Thank you all for coming to Merchants of War. Especially
thanks to the contributing artists and Damien Minton who has been pivotal to
this show.
The focus of the exhibition is on the international
corporations and middlemen – private and government, who foster and profit from
the international trade in arms – from light weapons such as the iconic AK47
through to the new wave of technology driven weapons epitomised by the Drone.
These men and women in grey suits with neat suburban lives
far removed from their victims are real perpetrators of war and the natural
opponents of negotiated settlement.
War is fuelled by global economic imperatives. Countries far
removed from the zone of conflict are profiting every minute of every day from
the arms trade. Their victims grow exponentially.
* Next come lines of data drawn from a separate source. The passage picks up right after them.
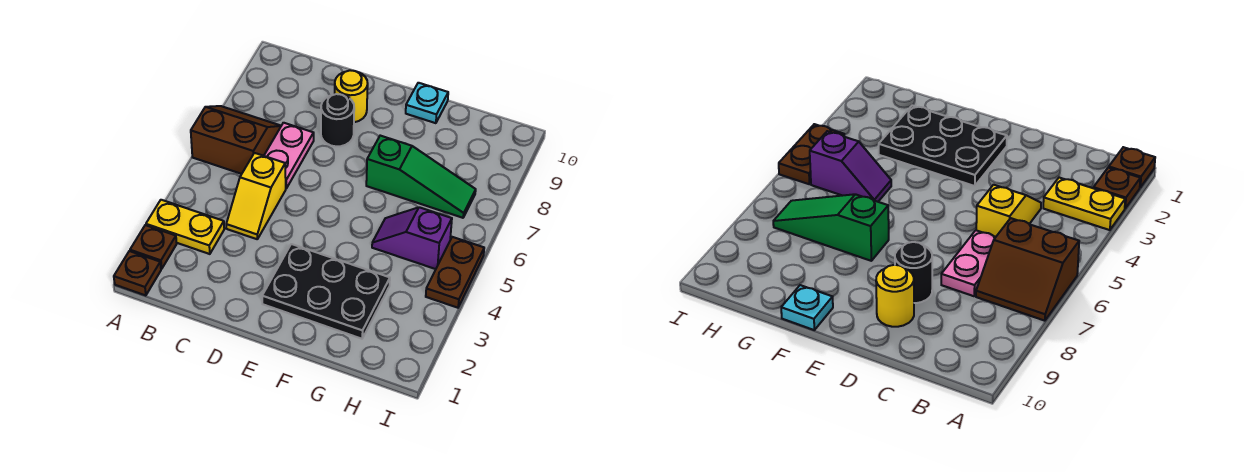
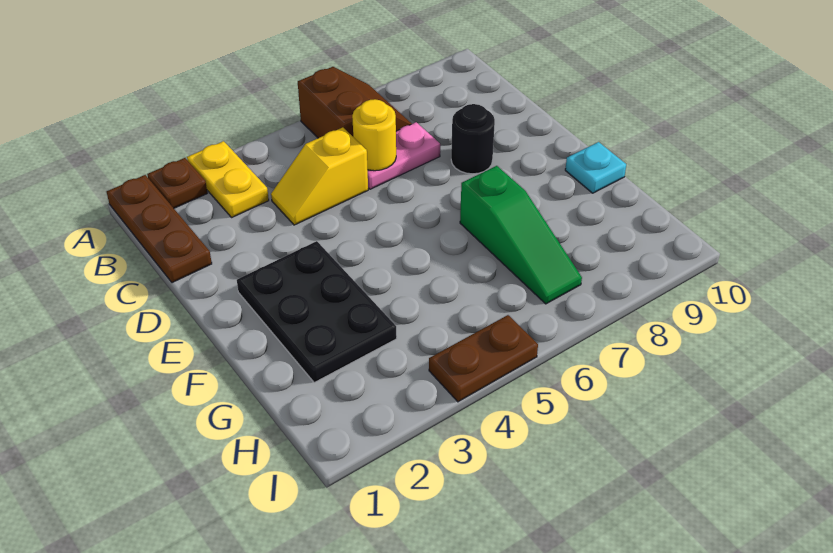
brown 1x1 plate [114,251,161,296] -> brown 1x3 plate [107,175,212,283]
yellow 1x1 round brick [335,70,368,122] -> yellow 1x1 round brick moved to [352,99,396,171]
purple 1x2 slope [372,207,452,269] -> none

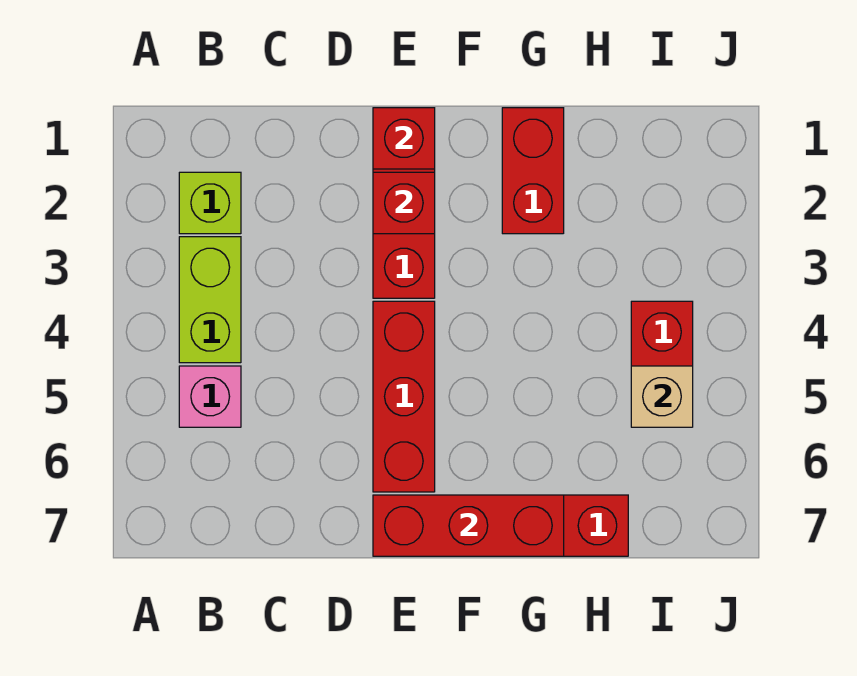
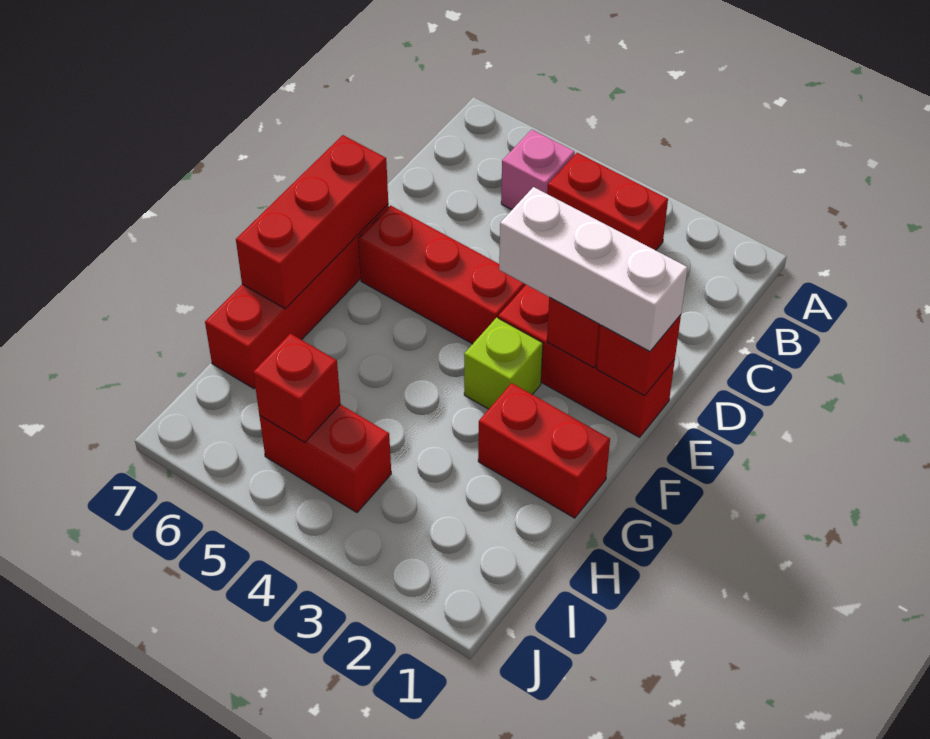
lime 1x1 brick [179,172,241,234] -> lime 1x1 brick moved to [464,318,543,409]
lime 1x2 brick [179,237,241,363] -> red 1x2 brick [547,153,668,250]
none -> white 1x3 brick [499,187,688,351]
tan 1x1 brick [631,366,693,427] -> red 1x1 brick [253,334,341,443]

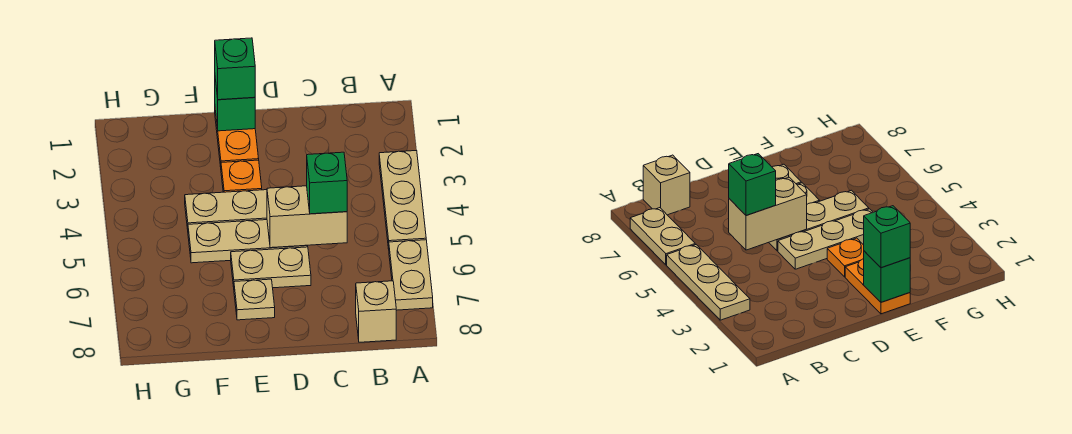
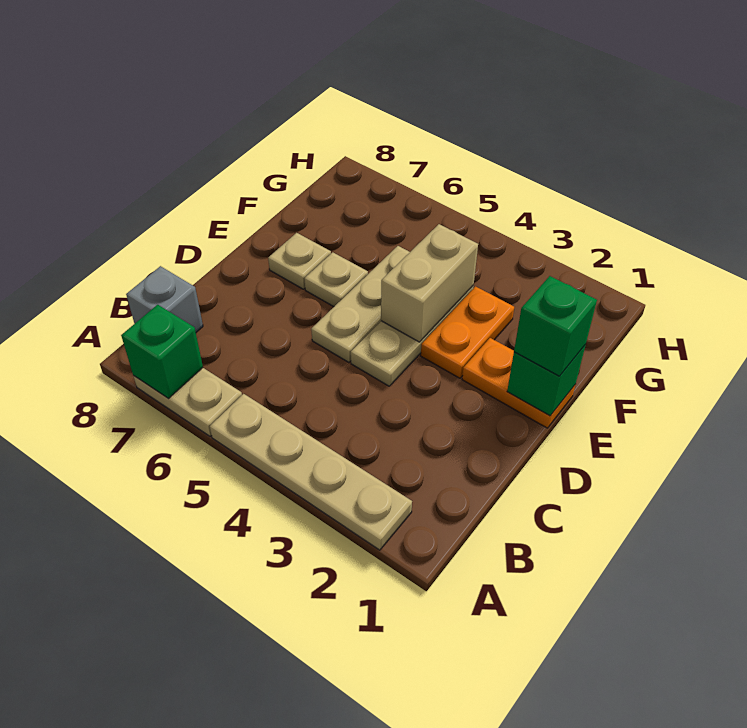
tan 1x3 plate [379,151,426,249] -> tan 1x4 plate [210,394,412,550]
tan 1x1 brick [356,281,396,342] -> grey 1x1 brick [126,266,203,332]
tan 1x2 brick [267,186,347,248] -> tan 1x2 brick moved to [381,224,478,342]
green 1x1 brick [307,152,347,214] -> green 1x1 brick moved to [121,305,203,399]
tan 1x2 plate [231,247,311,288] -> tan 1x1 plate [304,252,368,307]
orange 1x1 plate [221,160,262,192] -> orange 1x2 plate [421,286,514,378]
Their blood money powers the growth of first world companies
and economies.
This exhibition was borne from a commitment to community in
the widest sense and fuelled by the anger at the sheer wrongness of a world
where negotiated settlement is held to ransom by the merchants of war and
frustration at the duplicity and inertia of our political leaders to come to
the table on an Arms Trade Treaty.
Merchants of War is also about the more intimate community
we inhabit as friends and colleagues who have come together to both pay tribute
to Michael and his artistic and political legacy and in solidarity, to continue
the tradition of politicised art practise.
This was to be Michael’s last exhibition – he had a number
of works in progress. The night before he died, he said he didn’t know if he
had enough strength to get the work done. My reply was all we can do is try and
thanks to you all we have succeeded.
Michael’s practise was collective in nature.
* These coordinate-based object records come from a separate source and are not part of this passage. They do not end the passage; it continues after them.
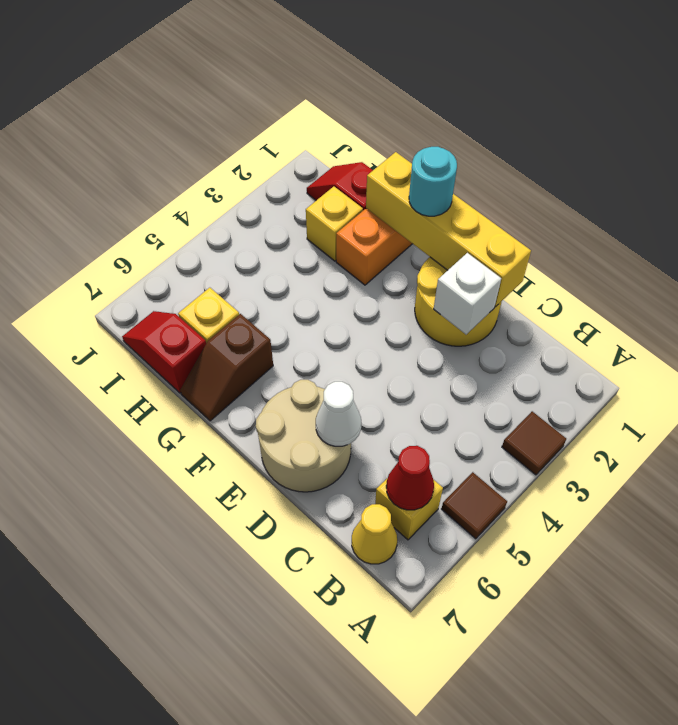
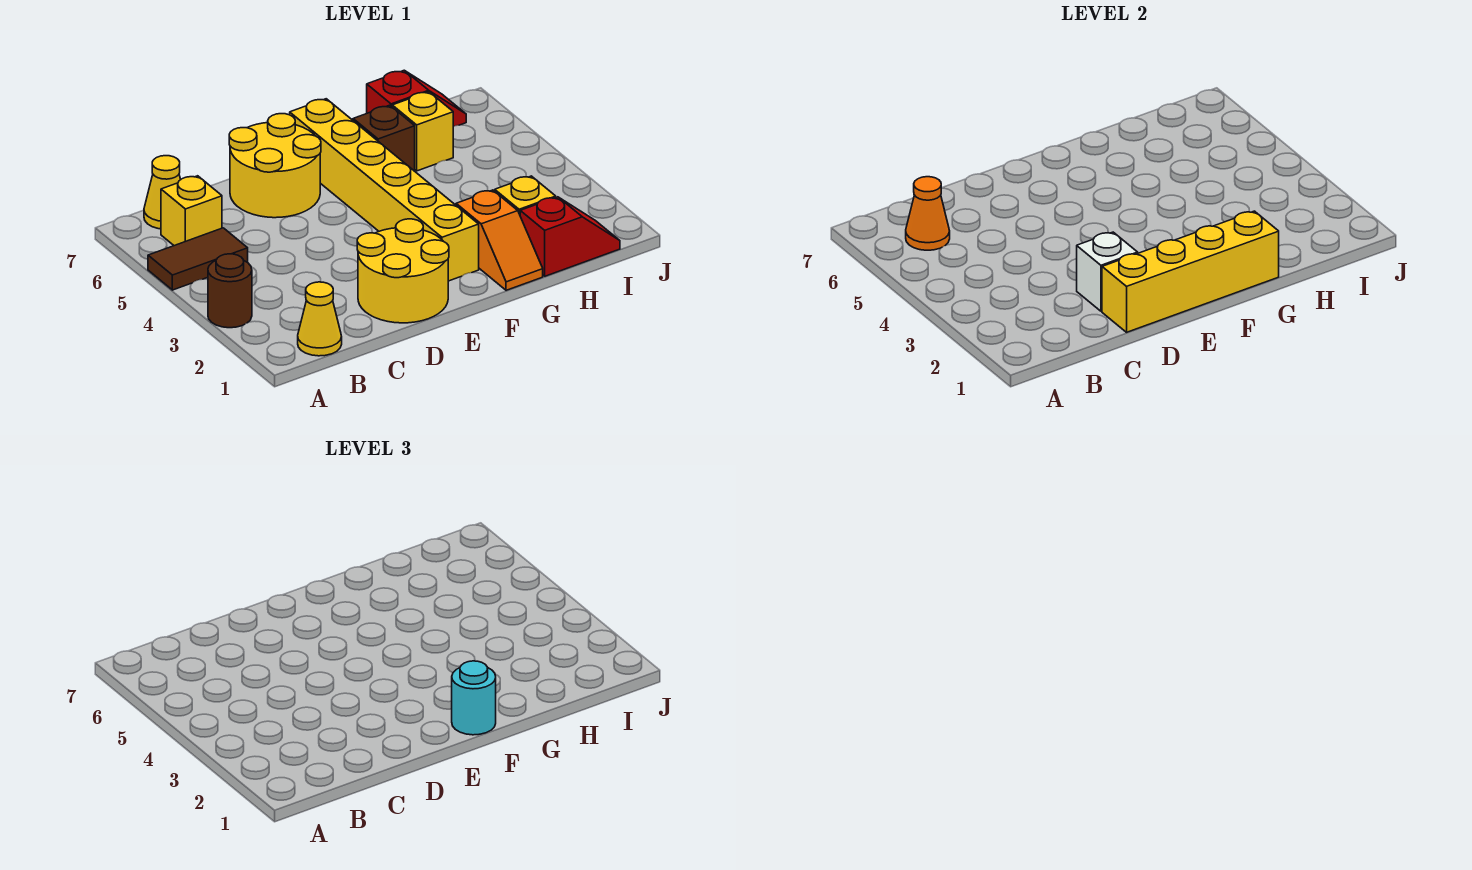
brown 1x1 tile [502,411,566,475] -> brown 1x1 round brick [208,254,252,328]
brown 1x1 tile [442,472,507,539] -> brown 1x2 tile [148,228,248,290]
none -> yellow 1x1 cone [298,282,342,356]
red 1x1 cone [386,446,434,510] -> orange 1x1 cone [906,177,950,250]
tan 2x2 round brick [256,380,351,492] -> yellow 2x2 round brick [229,114,321,218]
white 1x1 cone [316,382,361,446] -> none
none -> yellow 1x6 brick [290,99,479,281]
The AK47 sculpture could not have been realised without:
Greg
McLachlan’s fine computer rendering in dissecting the connecting layers,
OR
Greg
Page’s considerable carpentry skills in assembling the gun.
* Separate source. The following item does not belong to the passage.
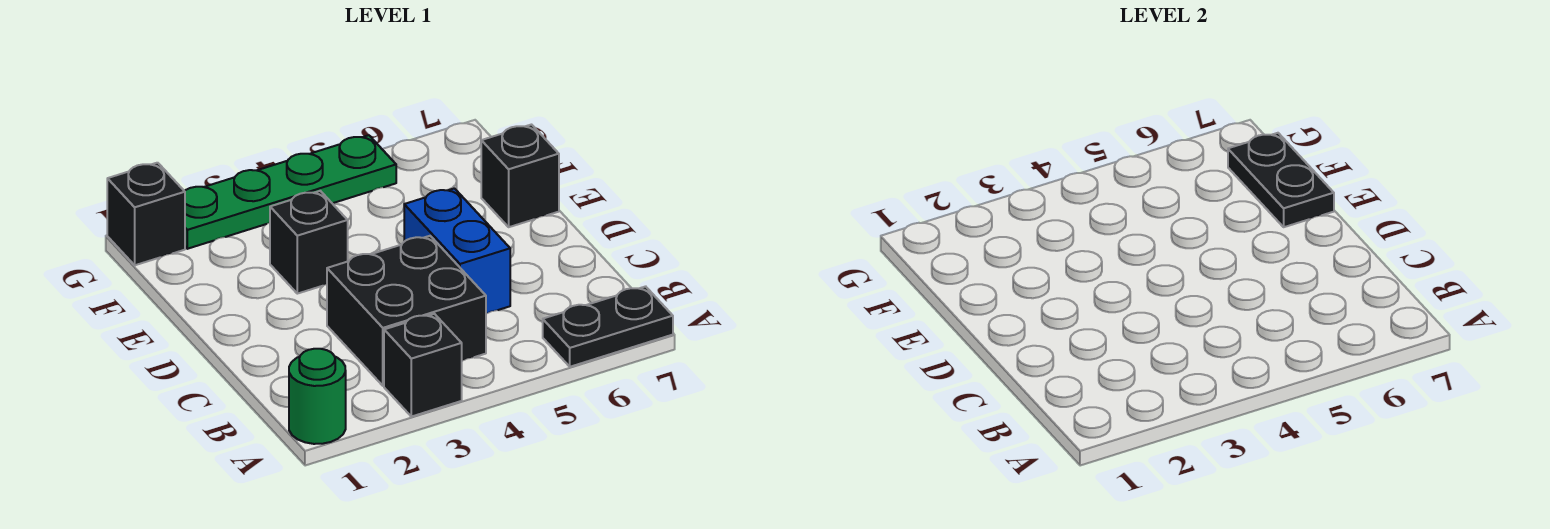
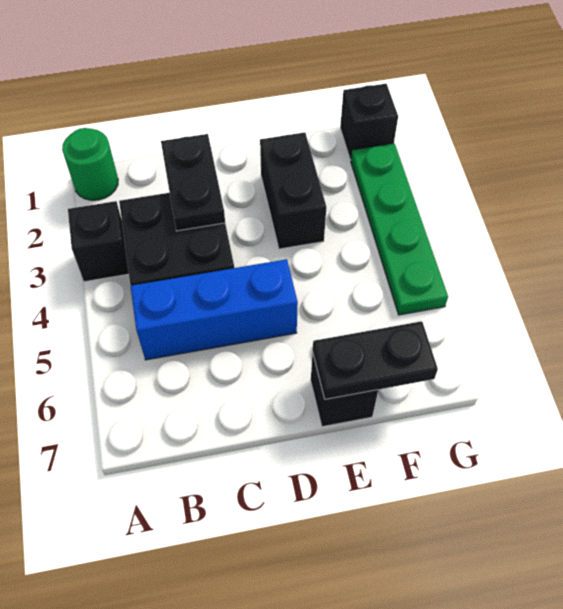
black 1x2 plate [543,286,673,367] -> black 1x2 plate moved to [161,134,225,231]
blue 1x2 brick [404,188,510,314] -> blue 1x3 brick [131,259,298,360]
black 1x1 brick [270,191,348,294] -> black 1x2 brick [260,132,326,249]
As Greg McLachlan commented, Michael always surrounded
himself with artisans – the AK47 is as much a product of their skills as of
Michael’s vision.
This exhibition in its entirety is testament to the power of
collective practise.
On Michael’s behalf thank you and congratulations on a fine
body of work.
Michael’s website is to be relaunched with the poster
archive available for sale and viewing through the site. The profits from the
sale and from this exhibition received by the estate will be held in a trust in
Michael’s name and over time will hopefully, in a modest way, fund a travelling
art scholarship amongst other things.